### Necessary imports 

In [1]:
import numpy as np
import pandas as pd
import time
from sklearn.model_selection import train_test_split
from sklearn.linear_model import LogisticRegression
from sklearn.linear_model import LinearRegression
from sklearn.ensemble import RandomForestClassifier
from sklearn.tree import DecisionTreeClassifier
from sklearn.decomposition import PCA
from sklearn.preprocessing import Normalizer
from sklearn.metrics import accuracy_score
from sklearn import metrics
from sklearn import neighbors
from sklearn.model_selection import cross_val_score

### Reading in CSV files and updating data

In [2]:
# reading in the csv and xlsx files
test = pd.read_csv('test.csv', parse_dates = ['timestamp'])
train = pd.read_csv('train.csv', parse_dates = ['timestamp'])
macro_df = pd.read_csv('macro.csv', parse_dates = ['timestamp'])
data_fix = pd.read_excel('BAD_ADDRESS_FIX.xlsx').drop_duplicates('id').set_index('id')

# updating the data
test.update(data_fix)
train.update(data_fix)

# drop id
train.drop(['id'], axis = 1, inplace = True)
test.drop(['id'], axis = 1, inplace = True)

# get feature columns
train_features = list(train)
test_features = list(test)

### Drop NaN and initialize our Training and Testing sets

In [3]:
# drops any rows with NaN
test = test.dropna(how = 'any')
train = train.dropna(how = 'any')

# set training and testing sets
X_train = train[train_features[:-1]]
y_train = train['price_doc'].values
X_test = test[test_features]
y_test = train.sample(n = len(X_test.index))['price_doc']

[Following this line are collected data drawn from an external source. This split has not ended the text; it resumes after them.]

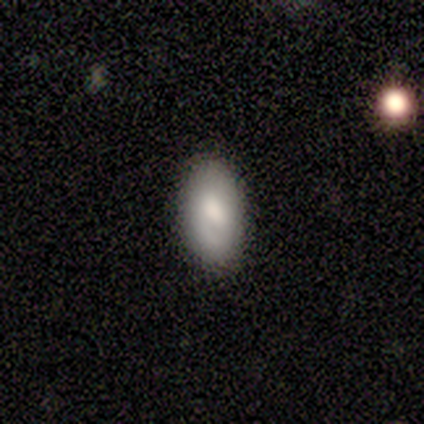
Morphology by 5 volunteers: A smooth galaxy with no disk features (100%) that is in between round and cigar-shaped (100%). Merging: none (80%).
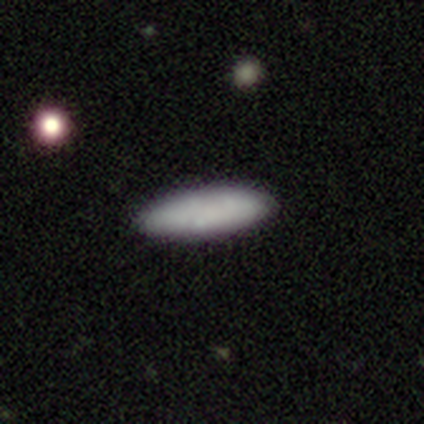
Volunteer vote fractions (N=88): Smooth or featured: smooth — 78% (featured or disk — 12%)
How rounded: in between — 54% (cigar-shaped — 43%)
Merging: none — 91% (minor disturbance — 8%)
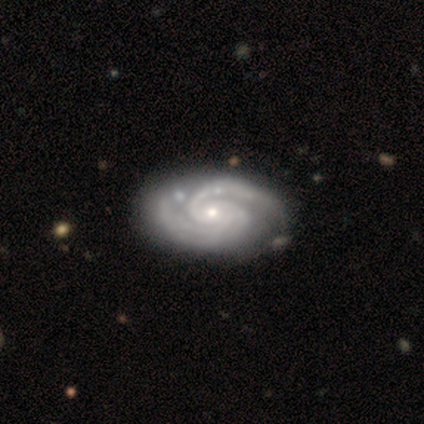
smooth-or-featured: featured or disk: 100% | smooth: 0% | star or artifact: 0%
  disk-edge-on: no: 100% | yes: 0%
    bar: no: 75% | weak: 22% | strong: 2%
    has-spiral-arms: yes: 98% | no: 2%
      spiral-winding: tight: 69% | medium: 31% | loose: 0%
      spiral-arm-count: 2: 49% | 3: 36% | can't tell: 8% | 4: 5% | 1: 3% | more than 4: 0%
    bulge-size: moderate: 50% | small: 45% | large: 2% | none: 2% | dominant: 0%
  merging: none: 42% | minor disturbance: 12% | merger: 2% | major disturbance: 0%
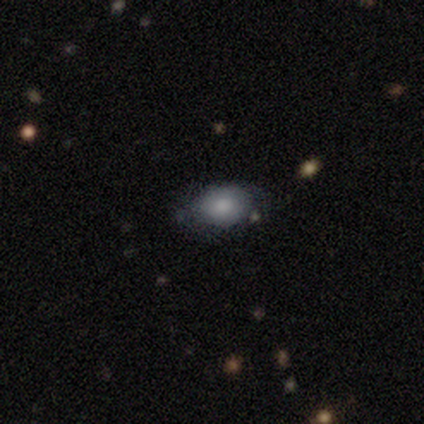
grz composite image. It shows a smooth galaxy with no disk features (100%) that is in between round and cigar-shaped (80%). Merging: none (80%).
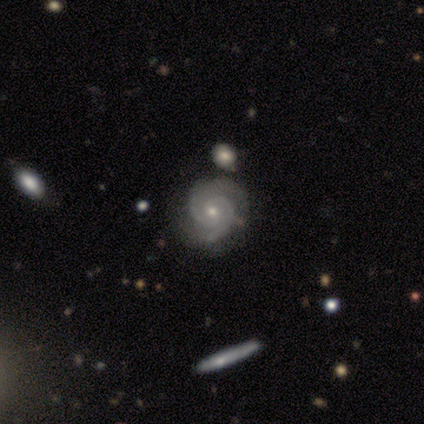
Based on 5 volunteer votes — Smooth or featured?
  - featured or disk: 100% *
  - smooth: 0%
  - star or artifact: 0%
Edge-on disk?
  - no: 80% *
  - yes: 20%
Bar?
  - no: 75% *
  - strong: 25%
  - weak: 0%
Spiral arms?
  - yes: 100% *
  - no: 0%
Spiral winding?
  - tight: 50% * (tied)
  - medium: 50% * (tied)
  - loose: 0%
Spiral arm count?
  - 2: 100% *
  - 1: 0%
  - 3: 0%
  - 4: 0%
  - more than 4: 0%
  - can't tell: 0%
Bulge size?
  - moderate: 50% * (tied)
  - small: 50% * (tied)
  - dominant: 0%
  - large: 0%
  - none: 0%
Merging?
  - none: 80% *
  - minor disturbance: 20%
  - major disturbance: 0%
  - merger: 0%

print('X_train: {}\nX_test: {}\ny_train: {}\nMacro: {}'.format(X_train.shape, X_test.shape, y_train.shape, macro_df.shape))

X_train: (6076, 290)
X_test: (2443, 290)
y_train: (6076,)
Macro: (2484, 100)


### Merging Macro data set into Training and Testing

In [4]:
# most relevant columns taken from: https://www.kaggle.com/robertoruiz/dealing-with-multicollinearity# 
macro_cols = ["timestamp","balance_trade","balance_trade_growth","eurrub","average_provision_of_build_contract",
              "micex_rgbi_tr","micex_cbi_tr","deposits_rate","mortgage_value","mortgage_rate"]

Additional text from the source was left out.